Proceedings for the Second Symposium on Space Economy, Space Law and Space Sciences
The Legal and Policy Dimensions of Cyber-Conflict in Outer Space
Larry F. MartınezOn February 24, 2022, the ViaSat network suffered a widespread outage as “AcidRain” malware invaded the company’s infrastructure of modems and routers designed to inter-connect ViaSat’s fleet of four satellites and thousands of customers using ViaSat for Internet connectivity (Pearson, 2022). On the same day as the Russian invasion of Ukraine, thousands of modems were rendered permanently inoperative. The malware was labelled by the perpetrator “ukrop” possibly identifying a linkage to the “Ukraine Operation.” While details are being investigated and ViaSat is declining to reveal more about the cyber-attack due to security concerns, the incident illustrates the cyber vulnerability of satellites and their networks to Internet-related attacks (Kan, 2022).

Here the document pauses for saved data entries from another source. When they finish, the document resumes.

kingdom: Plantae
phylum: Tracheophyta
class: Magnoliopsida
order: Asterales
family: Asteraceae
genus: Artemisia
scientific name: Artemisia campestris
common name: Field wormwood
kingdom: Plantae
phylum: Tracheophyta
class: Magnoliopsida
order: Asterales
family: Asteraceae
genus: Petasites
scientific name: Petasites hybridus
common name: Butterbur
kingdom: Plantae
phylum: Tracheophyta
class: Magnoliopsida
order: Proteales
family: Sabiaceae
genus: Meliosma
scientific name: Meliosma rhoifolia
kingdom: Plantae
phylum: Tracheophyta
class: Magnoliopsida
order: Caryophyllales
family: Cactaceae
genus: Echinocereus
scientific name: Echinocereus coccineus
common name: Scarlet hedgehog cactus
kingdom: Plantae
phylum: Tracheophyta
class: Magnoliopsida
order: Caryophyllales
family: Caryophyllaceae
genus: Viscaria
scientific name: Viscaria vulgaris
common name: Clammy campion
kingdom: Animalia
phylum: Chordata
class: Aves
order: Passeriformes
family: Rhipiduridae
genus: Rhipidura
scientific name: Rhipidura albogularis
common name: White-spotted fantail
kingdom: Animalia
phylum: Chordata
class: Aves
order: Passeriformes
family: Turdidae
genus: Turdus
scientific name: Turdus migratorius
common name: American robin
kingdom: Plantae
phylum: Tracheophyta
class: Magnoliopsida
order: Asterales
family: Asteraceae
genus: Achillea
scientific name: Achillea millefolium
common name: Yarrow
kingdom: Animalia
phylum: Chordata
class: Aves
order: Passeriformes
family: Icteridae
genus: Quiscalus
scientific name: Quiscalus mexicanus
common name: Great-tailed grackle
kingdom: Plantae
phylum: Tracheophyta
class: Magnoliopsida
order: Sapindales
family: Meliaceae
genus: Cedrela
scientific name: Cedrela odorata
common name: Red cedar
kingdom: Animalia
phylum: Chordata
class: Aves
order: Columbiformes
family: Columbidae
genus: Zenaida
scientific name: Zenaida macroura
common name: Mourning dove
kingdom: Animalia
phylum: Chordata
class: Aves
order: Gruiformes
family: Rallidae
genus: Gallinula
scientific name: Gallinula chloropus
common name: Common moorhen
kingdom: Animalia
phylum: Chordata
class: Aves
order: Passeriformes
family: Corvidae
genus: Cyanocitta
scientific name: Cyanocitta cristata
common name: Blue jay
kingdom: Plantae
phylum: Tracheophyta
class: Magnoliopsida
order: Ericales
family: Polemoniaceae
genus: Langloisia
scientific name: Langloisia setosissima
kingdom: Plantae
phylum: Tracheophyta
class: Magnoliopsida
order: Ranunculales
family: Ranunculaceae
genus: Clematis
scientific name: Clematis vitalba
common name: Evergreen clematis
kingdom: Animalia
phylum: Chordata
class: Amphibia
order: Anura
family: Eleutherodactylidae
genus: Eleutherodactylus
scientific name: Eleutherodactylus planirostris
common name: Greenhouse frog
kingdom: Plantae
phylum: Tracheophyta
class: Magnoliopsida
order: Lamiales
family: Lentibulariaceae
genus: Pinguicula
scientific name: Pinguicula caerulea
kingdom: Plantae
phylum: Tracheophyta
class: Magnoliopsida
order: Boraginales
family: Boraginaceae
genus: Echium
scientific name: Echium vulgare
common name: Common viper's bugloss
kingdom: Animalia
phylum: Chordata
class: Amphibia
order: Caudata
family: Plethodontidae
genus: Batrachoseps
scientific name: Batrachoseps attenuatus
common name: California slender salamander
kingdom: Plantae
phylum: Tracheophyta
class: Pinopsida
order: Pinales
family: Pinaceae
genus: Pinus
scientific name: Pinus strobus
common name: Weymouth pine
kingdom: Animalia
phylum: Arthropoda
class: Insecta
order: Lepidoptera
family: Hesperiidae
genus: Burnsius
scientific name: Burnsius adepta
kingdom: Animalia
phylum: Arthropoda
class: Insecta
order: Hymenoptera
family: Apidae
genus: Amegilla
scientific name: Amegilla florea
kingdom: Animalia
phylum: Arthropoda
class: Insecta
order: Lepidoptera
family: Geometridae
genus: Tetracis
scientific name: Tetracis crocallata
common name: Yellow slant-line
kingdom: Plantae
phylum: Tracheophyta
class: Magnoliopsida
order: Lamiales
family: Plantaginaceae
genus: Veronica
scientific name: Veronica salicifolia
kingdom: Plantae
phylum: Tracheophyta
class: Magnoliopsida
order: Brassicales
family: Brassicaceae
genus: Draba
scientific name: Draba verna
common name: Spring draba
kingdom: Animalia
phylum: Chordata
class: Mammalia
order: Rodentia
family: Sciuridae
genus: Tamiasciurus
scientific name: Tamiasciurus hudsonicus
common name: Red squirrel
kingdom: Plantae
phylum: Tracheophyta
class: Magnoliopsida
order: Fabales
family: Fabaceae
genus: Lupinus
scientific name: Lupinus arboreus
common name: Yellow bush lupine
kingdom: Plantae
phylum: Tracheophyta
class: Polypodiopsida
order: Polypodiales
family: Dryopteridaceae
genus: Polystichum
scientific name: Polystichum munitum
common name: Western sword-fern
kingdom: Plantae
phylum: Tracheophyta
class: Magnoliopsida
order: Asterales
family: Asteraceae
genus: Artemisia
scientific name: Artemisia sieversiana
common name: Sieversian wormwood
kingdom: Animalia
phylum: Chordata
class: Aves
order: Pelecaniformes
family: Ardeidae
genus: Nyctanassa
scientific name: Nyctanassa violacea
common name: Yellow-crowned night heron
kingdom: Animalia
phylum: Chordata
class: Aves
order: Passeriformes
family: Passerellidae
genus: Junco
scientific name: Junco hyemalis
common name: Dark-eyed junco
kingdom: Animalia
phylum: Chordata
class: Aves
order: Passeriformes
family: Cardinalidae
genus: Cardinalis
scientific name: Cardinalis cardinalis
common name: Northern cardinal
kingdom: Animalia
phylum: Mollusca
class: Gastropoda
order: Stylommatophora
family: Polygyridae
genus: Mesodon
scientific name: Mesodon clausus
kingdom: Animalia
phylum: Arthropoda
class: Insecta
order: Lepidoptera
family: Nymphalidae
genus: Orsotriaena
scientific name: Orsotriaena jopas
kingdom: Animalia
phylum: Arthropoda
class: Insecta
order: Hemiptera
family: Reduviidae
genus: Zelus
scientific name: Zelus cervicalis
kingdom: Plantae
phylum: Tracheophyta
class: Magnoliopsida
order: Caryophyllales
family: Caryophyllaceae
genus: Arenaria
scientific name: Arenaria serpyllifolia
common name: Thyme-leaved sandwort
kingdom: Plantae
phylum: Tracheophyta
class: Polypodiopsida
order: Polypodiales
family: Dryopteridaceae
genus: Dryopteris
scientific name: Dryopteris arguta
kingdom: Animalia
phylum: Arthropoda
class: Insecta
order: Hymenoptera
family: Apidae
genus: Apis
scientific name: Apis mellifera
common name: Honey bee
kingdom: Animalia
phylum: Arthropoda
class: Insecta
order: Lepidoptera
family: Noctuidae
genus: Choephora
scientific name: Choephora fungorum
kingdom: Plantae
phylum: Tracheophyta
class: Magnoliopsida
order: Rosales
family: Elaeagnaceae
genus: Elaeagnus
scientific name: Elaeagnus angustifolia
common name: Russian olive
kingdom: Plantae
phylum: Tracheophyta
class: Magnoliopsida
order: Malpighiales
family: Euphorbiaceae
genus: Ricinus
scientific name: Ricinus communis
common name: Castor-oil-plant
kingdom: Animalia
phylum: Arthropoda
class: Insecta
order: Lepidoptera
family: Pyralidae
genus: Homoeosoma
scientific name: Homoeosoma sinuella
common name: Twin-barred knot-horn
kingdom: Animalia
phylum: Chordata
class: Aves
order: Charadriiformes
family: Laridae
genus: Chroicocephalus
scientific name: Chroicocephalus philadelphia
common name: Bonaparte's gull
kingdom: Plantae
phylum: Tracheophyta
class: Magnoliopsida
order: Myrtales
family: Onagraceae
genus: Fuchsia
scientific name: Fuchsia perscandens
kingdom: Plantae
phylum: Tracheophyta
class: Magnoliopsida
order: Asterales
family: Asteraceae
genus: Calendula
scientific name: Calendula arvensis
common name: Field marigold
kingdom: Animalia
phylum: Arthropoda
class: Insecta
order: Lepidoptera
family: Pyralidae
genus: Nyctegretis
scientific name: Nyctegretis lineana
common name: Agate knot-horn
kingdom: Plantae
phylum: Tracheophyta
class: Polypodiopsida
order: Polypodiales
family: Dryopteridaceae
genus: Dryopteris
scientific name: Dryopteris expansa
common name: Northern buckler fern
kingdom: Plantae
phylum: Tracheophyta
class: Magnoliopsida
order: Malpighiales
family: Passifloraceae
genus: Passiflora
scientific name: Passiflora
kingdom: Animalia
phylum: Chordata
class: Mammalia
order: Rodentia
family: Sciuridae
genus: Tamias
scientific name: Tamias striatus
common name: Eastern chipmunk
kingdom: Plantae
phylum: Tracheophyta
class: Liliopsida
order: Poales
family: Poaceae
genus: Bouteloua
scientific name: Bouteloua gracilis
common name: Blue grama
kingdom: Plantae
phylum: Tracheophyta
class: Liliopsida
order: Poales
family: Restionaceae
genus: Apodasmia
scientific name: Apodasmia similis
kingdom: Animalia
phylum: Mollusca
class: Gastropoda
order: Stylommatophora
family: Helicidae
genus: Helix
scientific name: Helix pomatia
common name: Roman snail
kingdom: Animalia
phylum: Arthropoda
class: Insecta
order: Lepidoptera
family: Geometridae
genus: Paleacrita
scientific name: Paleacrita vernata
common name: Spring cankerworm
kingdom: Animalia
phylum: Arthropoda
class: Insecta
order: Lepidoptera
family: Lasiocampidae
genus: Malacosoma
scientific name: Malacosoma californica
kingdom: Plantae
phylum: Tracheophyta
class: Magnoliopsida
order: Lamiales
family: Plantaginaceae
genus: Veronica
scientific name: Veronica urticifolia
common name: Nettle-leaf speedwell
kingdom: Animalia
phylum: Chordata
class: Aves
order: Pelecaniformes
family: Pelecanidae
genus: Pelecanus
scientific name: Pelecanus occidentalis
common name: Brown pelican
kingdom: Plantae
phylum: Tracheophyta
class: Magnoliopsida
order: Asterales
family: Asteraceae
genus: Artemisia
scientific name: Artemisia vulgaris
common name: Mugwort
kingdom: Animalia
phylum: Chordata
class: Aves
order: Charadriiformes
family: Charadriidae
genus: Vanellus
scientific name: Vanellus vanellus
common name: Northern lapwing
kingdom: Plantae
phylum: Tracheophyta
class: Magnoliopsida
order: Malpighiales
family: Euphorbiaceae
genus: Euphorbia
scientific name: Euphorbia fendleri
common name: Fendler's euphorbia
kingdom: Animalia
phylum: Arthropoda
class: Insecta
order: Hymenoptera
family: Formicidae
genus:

The emerging legal and policy topology of outer space governance is compelling policymakers and legal scholars to re-map the long-standing analog outer space regime as it adapts to a digital world system increasingly penetrated by eruptions of cyber-conflicT (Erwin, 2022). At the dawn of the space age, satellites interfaced with terrestrial analog telecommunications networks which operated as giant mechanical switching machines relaying long-distance messages distributed by copper cables under the oceans and across the landscape. Satellites made possible instantaneous high-bandwidth programming across and between continents, subject only to the few entities capable of disrupting radio frequency links between highly secure ground stations connected via satellites orbiting more than 35.000 km above the earth’s equator in the geostationary orbit. The foundations of the outer space governance regime reflected these early technological realities in two policy areas of outer space management: (1) outer space as a “place” as defined by the five outer space treaties; and, (2) outer space as “electromagnetic spectrum” - an extension of terrestrial telecommunications infrastructures already regulated by the International Telecommunication Union (ITU) (UNOOSA, 2022).